Richard Egarr - One Byrde in Hande - Fanfare
While Bertrand Cuiller’s disc of Byrd’s keyboard music last year (Alpha 319; Fanfare 40:5) focused for the most part on the lighter dances, Richard Egarr’s new album of 16 pieces concentrates on more complex material, especially the fantasias, and grounds—of which The Bells is the best known, and for good reason. Given its focus, the album, entitled One Byrde in Hande, might just as well have been called Byrd’s Fancy, for his extraordinary invention takes center stage in most of these works.

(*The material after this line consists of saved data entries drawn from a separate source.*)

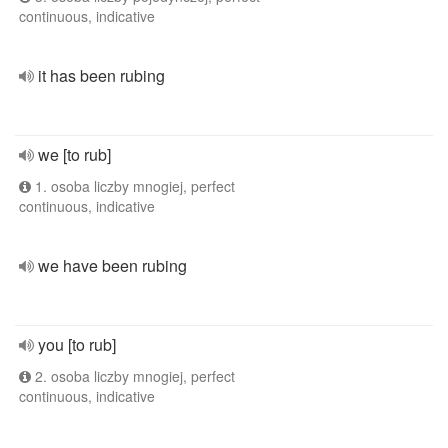
continuous, indicative
it has been rubing
we [to rub]
1. osoba liczby mnogiej, perfect
continuous, indicative
we have been rubing
you [to rub]
2. osoba liczby mnogiej, perfect
continuous, indicative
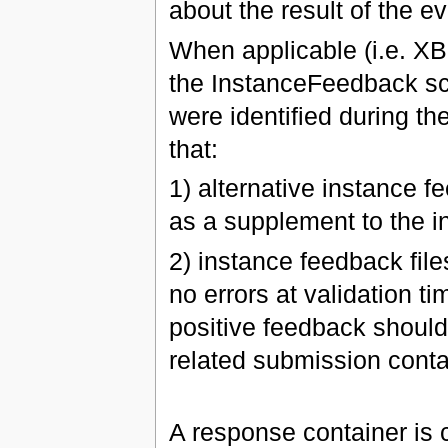
about the result of the ev
When applicable (i.e. X
the InstanceFeedback sc
were identified during th
that:
1) alternative instance f
as a supplement to the i
2) instance feedback file
no errors at validation t
positive feedback should 
related submission conta
A response container is c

It requires a first-rate technician, a scholar of style and musical analysis, and a showman capable of conveying the composer’s mercurially shifting expressive content. All this Egarr possesses in spades; and while the wild exuberance of Ut, re, mi, fa, sol, la, MB64 might call to his preference for the theatrical, he misses none of the delicacy and detail in the Lachrymae Pavan, MB54. He subsumes the span of Byrd’s lengthiest Fantasia, MB 62, with ease; while his performance of the Pavan and Gailiard, MB16, is noteworthy for its ability to convey a sense of spontaneity via phrasing, yet fully grounded (mea culpa) within the dance rhythms Byrd employed.
(As a side note, Egarr in his liner notes refers to MB16 being “unlikely of [Byrd’s] authorship” due to a lack of a reliable direct source. Yet surely a lack of a direct period source only means the authorship is not unquestioned, rather than unlikely? MB16 certainly sounds like Byrd, but whoever wrote it lived up his standards.)
My only concern is in the use of a single, unidentified instrument for the entire disc. Davitt Moroney, in his extensive undertaking to record all of Byrd’s keyboard music employed six different instruments. And while it could be said in defense of Egarr’s choice that there’s a great difference between listening to an hour’s worth of harpsichord music and listening to over eight hours, I think some of his selections might have benefited from a change of tonal character. MB16, for example, is performed by Moroney on a muselar virginal, to excellent effect.
That aside, I have no criticisms to offer. Egarr follows Byrd’s musical thought with both precision and passion. The engineering is a perfect match for his efforts, close but without instrumental noise. While Moroney’s set remains indispensable, for a single disc introduction of Byrd’s keyboard music this cannot be beat.